BACKGROUND: Thoracic aortic dissection (TAD) is characterized by dysregulated extracellular matrix. Little is known about the alterations of collagen and stimulators of collagen synthesis, eg, connective tissue growth factor (CTGF), in patients with TAD. In this study, we examined their roles in TAD. METHODS AND
RESULTS: Surgical specimens of the aortic wall of TAD patients (n=10) and controls (n=10) were tested for collagen types I and III and CTGF expression. When compared with controls, protein levels of type I and III collagen and CTGF were significantly increased by 3.2-, 3.7-, and 5.3-fold, respectively (P<0.05 for all). Similar patterns were shown in mRNA levels of type Ialpha and Ialpha2 collagen and CTGF. Using immunohistochemistry and trichrome staining, we also observed elevated levels of collagen in the aortic media and adventitia.
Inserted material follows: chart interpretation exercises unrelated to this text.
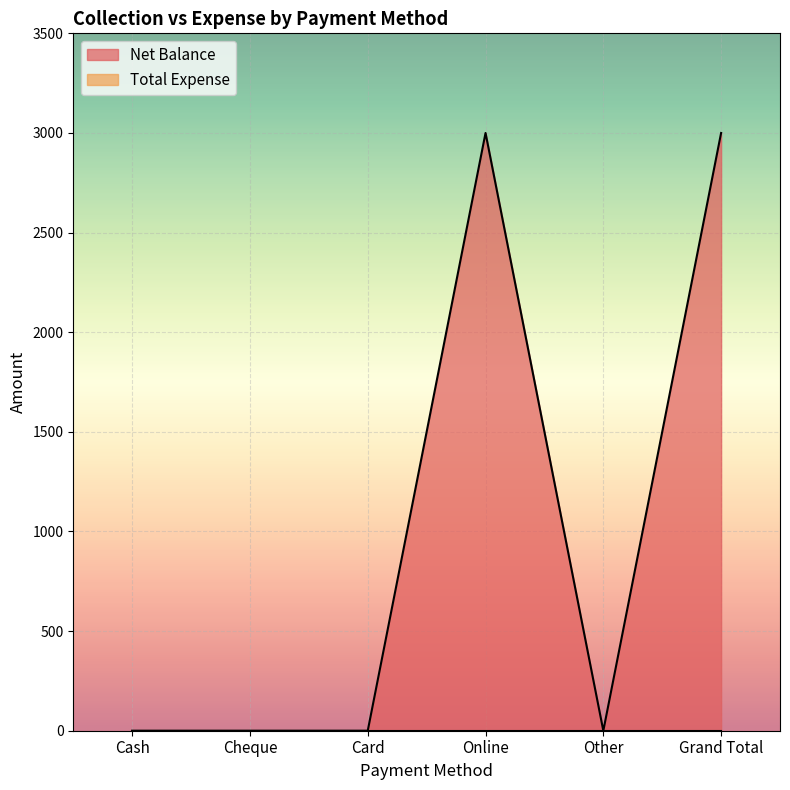

The value at Card is 0. True or false?

True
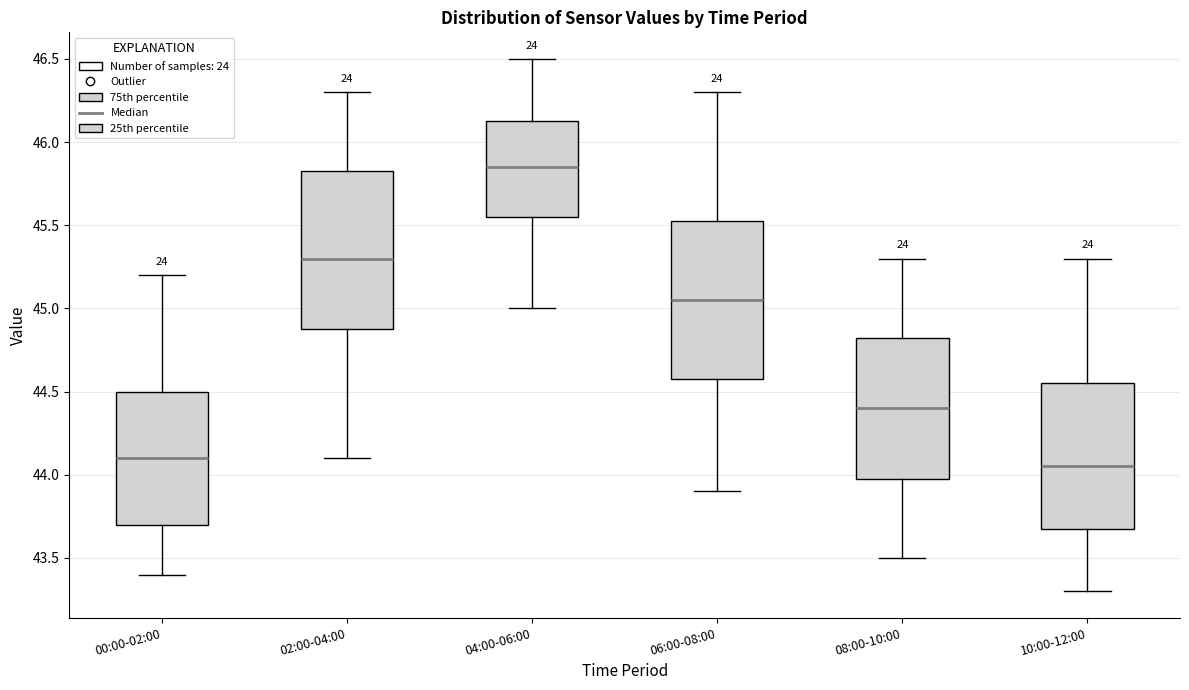

Which box's median line is the highest?

04:00-06:00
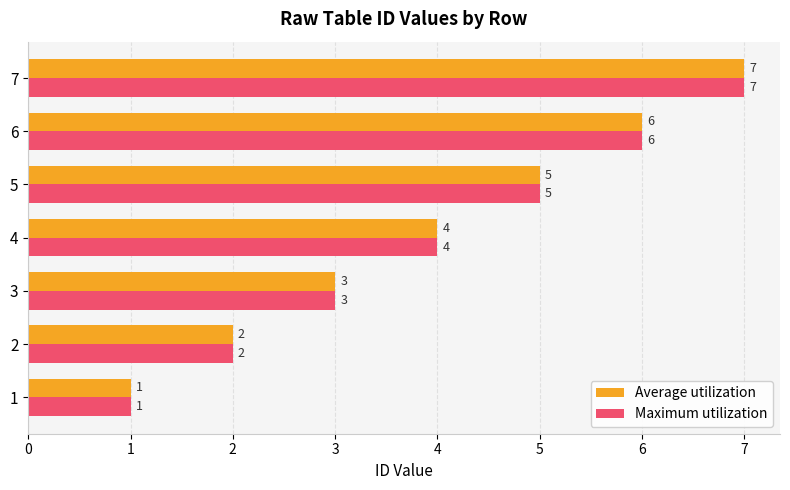

What is the greatest value displayed?

7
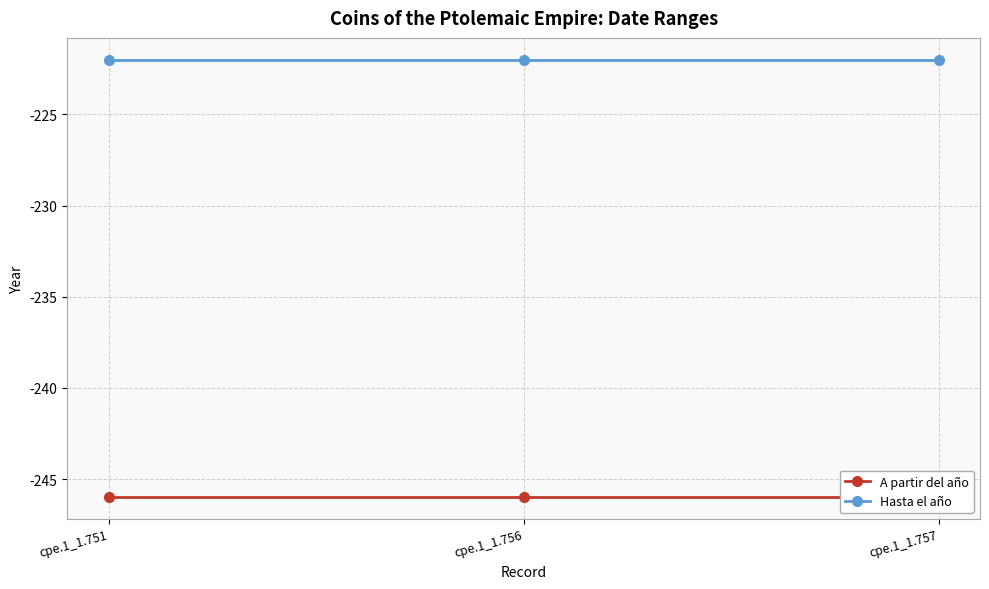

At which label is A partir del año closest to -246?

cpe.1_1.751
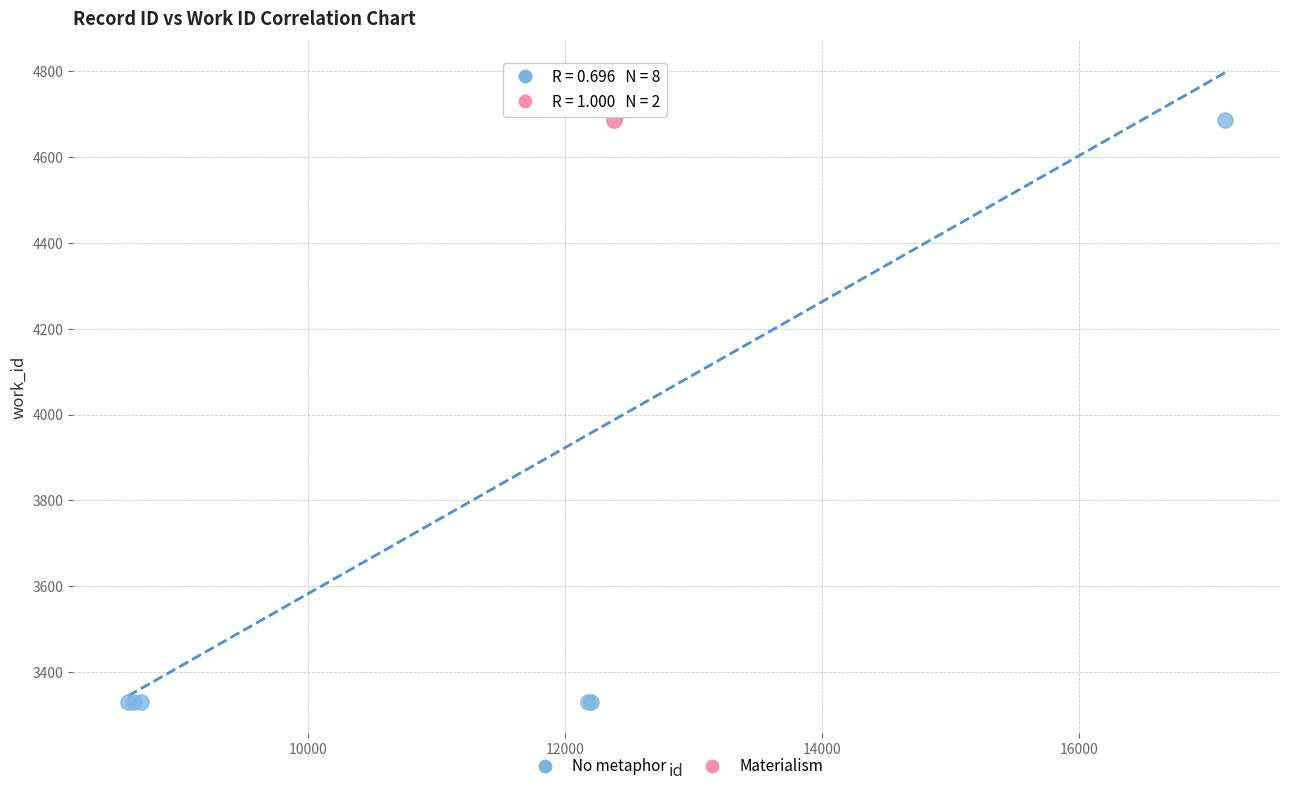

What are all the series names shown in the legend?

No metaphor, Materialism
Treatment with recombinant human CTGF increased collagen synthesis in cultured aortic smooth muscle cells in a dose- and time-dependent fashion, in which expression of collagens increased from 506+/-108 counts per minute to 2764+/-240 cpm by 50 ng/mL CTGF, and from 30+/-43 cpm to 429+/-102 cpm at 48 hours.
CONCLUSIONS: TAD patients exhibited significantly increased expression of aortic collagen types I and III as well as CTGF, which is likely to be responsible for the compromised aortic distensibility and systemic compliance. Because CTGF can increase collagen expression, CTGF may be a new target molecule in the pathogenesis and progression of TAD.